Problem description:
Extract every line from the records that contains the string "Flexible", and note that case counts.

Extracted data:
******
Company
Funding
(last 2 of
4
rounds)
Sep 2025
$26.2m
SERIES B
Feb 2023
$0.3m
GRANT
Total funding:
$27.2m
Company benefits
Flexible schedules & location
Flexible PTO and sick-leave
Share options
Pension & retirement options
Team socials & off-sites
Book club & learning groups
******
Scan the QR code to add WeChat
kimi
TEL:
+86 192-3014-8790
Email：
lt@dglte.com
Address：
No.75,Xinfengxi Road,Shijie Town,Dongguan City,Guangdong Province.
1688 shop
******
Result of this task:
Flexible schedules & location
Flexible PTO and sick-leave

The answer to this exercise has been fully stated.